Whether you choose the monkey-patching or the subclassing approach, you now have a predict method available.

Even though inference is now possible for new points, it’s best to keep monitoring the performance of this clusterer. Out-of-cluster samples can be recognised by a label of -1. A dead giveaway that your trained clusterer is no longer appropriate is when the fraction of out-of-cluster samples is:

  • a lot higher than in the training set
  • rising over time because of changing data

If the inference is no longer acceptable you should re-fit HDBSCAN.

Adding custom HTML and Javascript to Streamlit

Streamlit has an API to add custom HTML to your document, but the added HTML will be nested in an iframe. Since the policies on this iframe are quite relaxed, you can use window.parent to escape to the parent document. This can be useful if you want access to elements on the top-level DOM.

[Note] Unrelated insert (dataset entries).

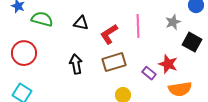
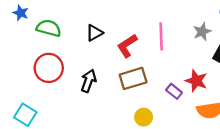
black triangle: (81, 23) -> (94, 33), turned -42
red circle: (24, 53) -> (49, 68), moved
black arrow: (76, 64) -> (89, 81), turned 30

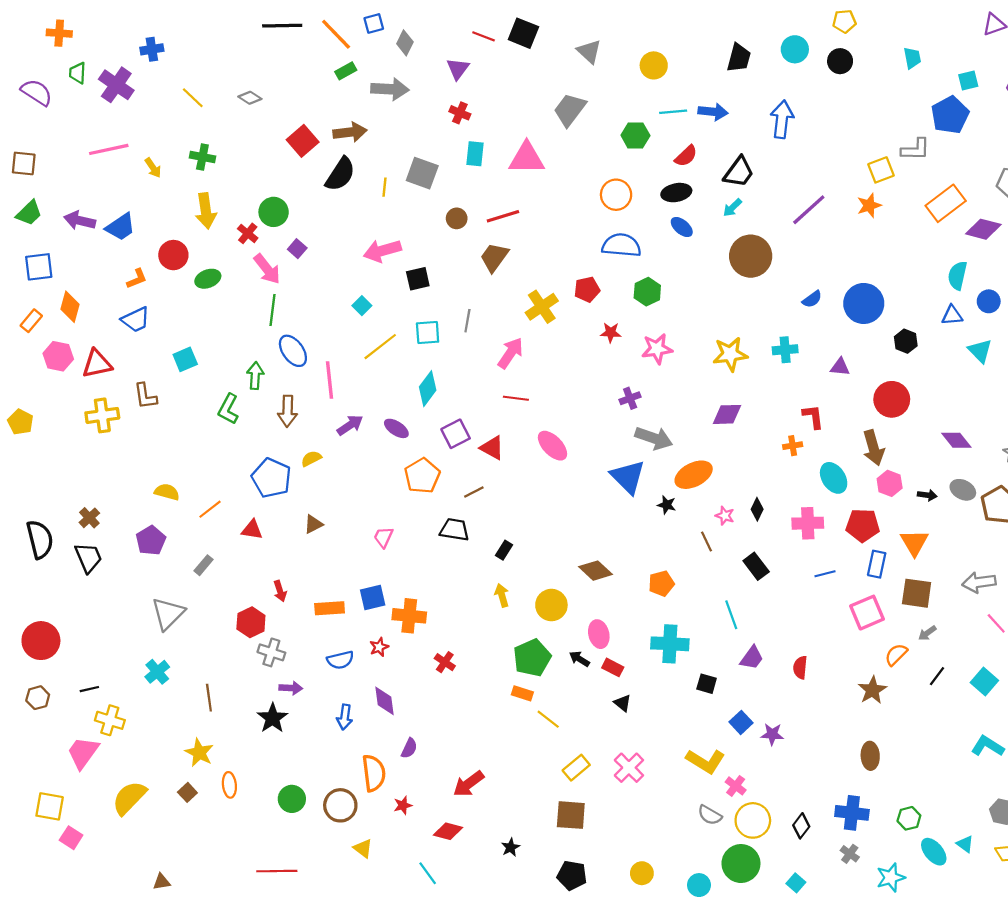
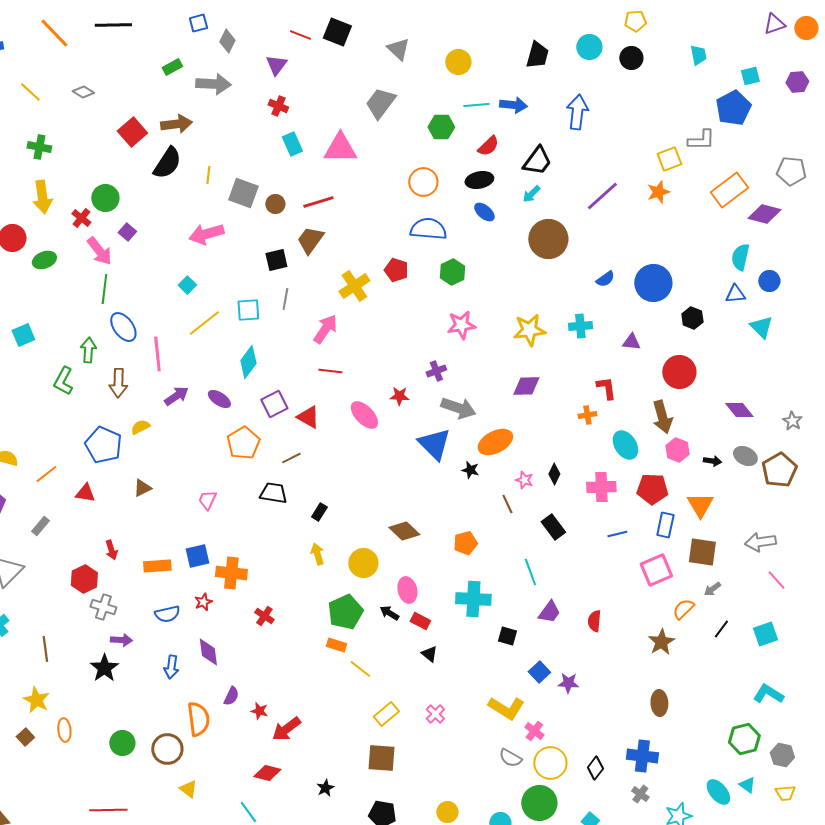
orange line: (336, 34) -> (54, 33), moved
cyan rectangle: (475, 154) -> (292, 144), turned -30
gray square: (422, 173) -> (243, 193), moved
black square: (418, 279) -> (276, 260), moved
red pentagon: (587, 289) -> (396, 270), turned 30
red star: (611, 333) -> (399, 396), moved
cyan square: (984, 681) -> (765, 634), turned 30
pink cross: (629, 768) -> (435, 714), size x0.7
red star: (403, 805) -> (259, 711), moved, turned 30
green hexagon: (909, 818) -> (744, 739), moved, size x1.4

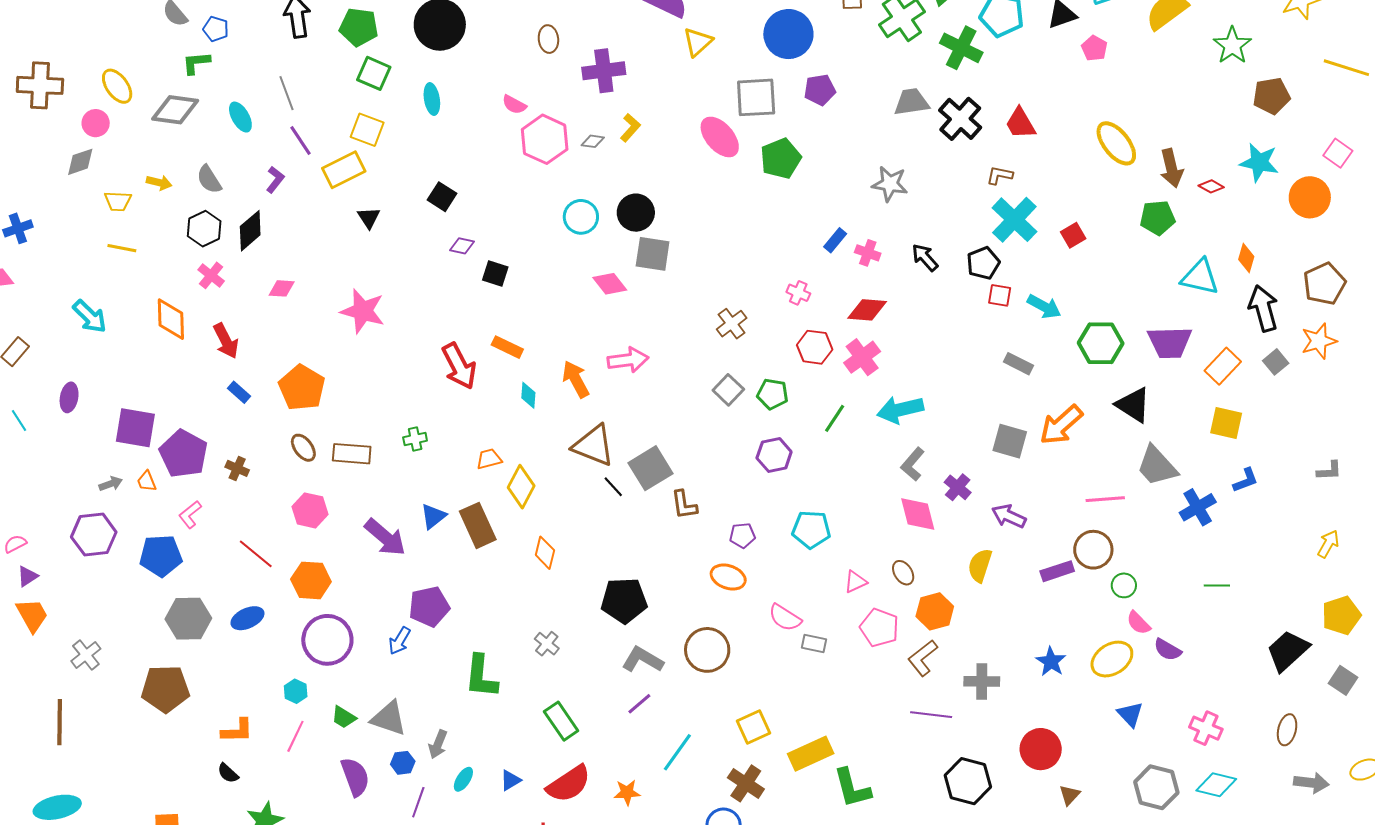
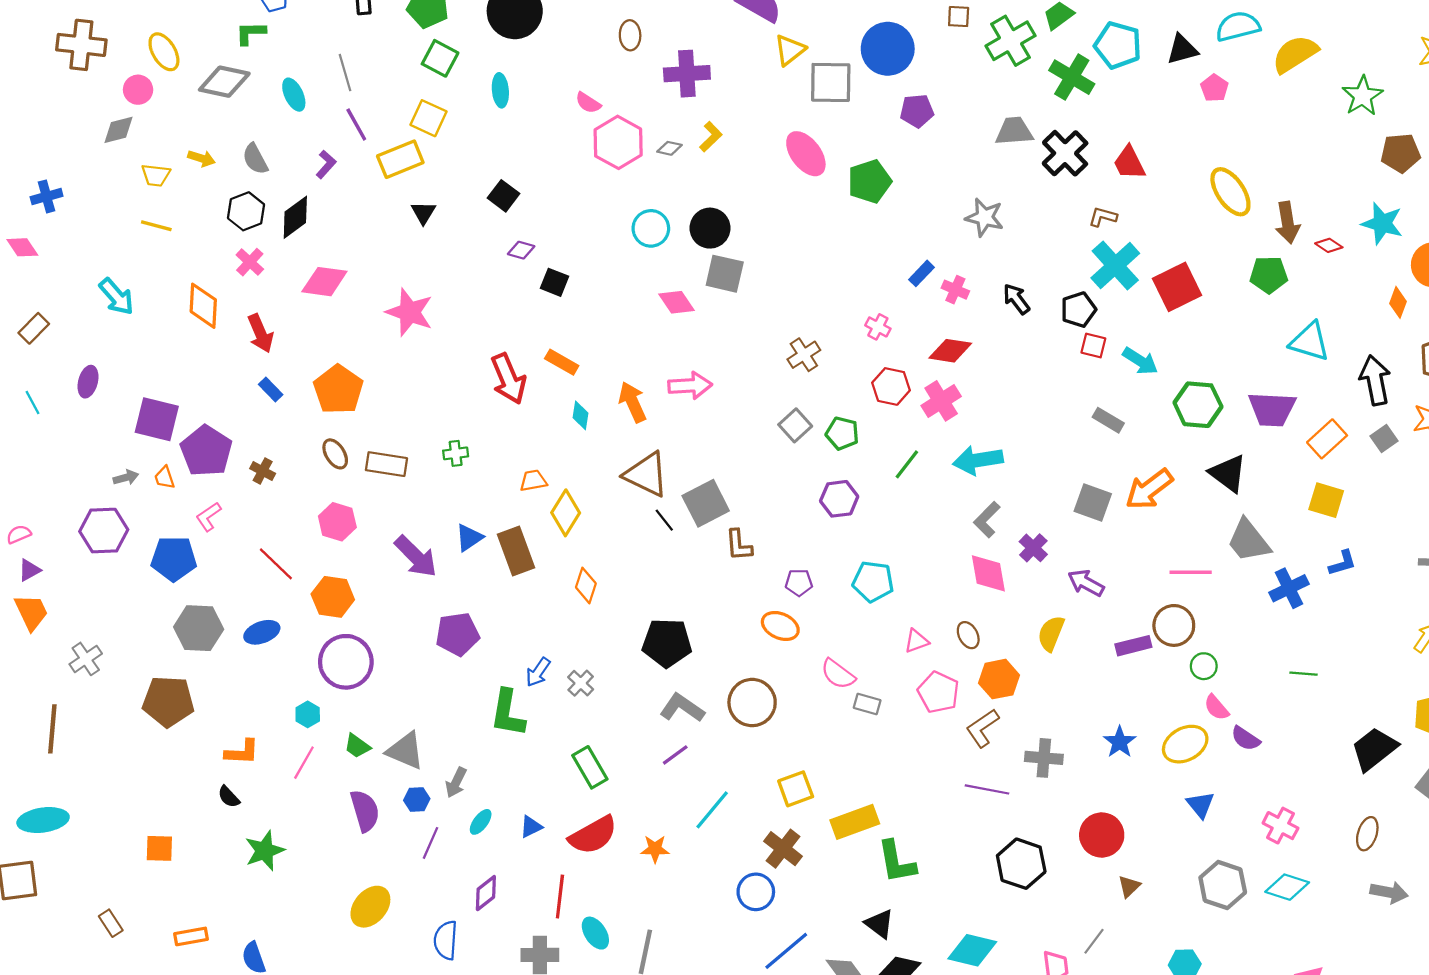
gray square: (756, 97) -> (831, 82), moved
red square: (1073, 235) -> (1177, 287), size x1.8
orange diamond: (1246, 258) -> (1398, 302), moved
pink diamond: (282, 288) -> (324, 282), size x1.6
blue arrow: (400, 641) -> (538, 672), moved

Using the following code, the HTML added will lift itself out of its containing iframe:

from streamlit.components.v1 import html

html_contents = """
<script id="extractorScript">
    let currentScript = document.getElementById('extractorScript');
    window.parent.document.querySelector('iframe').insertAdjacentElement(currentScript.nextSibling);
    // window.parent.document.querySelector('iframe').remove();
</script>
<div>
    <h1>Test contents</h1>
    <p>The HTML contents that you want to move out of its iframe</p>
</div>
"""

html(html_contents)

Prepending the contents of the script tag to your HTML tag (a div in this case) allows it to find the content that needs to be lifted with the .nextSibling attribute.

If you’re planning to use this code snippet more than one time, you will have multiple iframe elements. In that case it’s wise to come up with a more specific CSS selector than 'iframe'.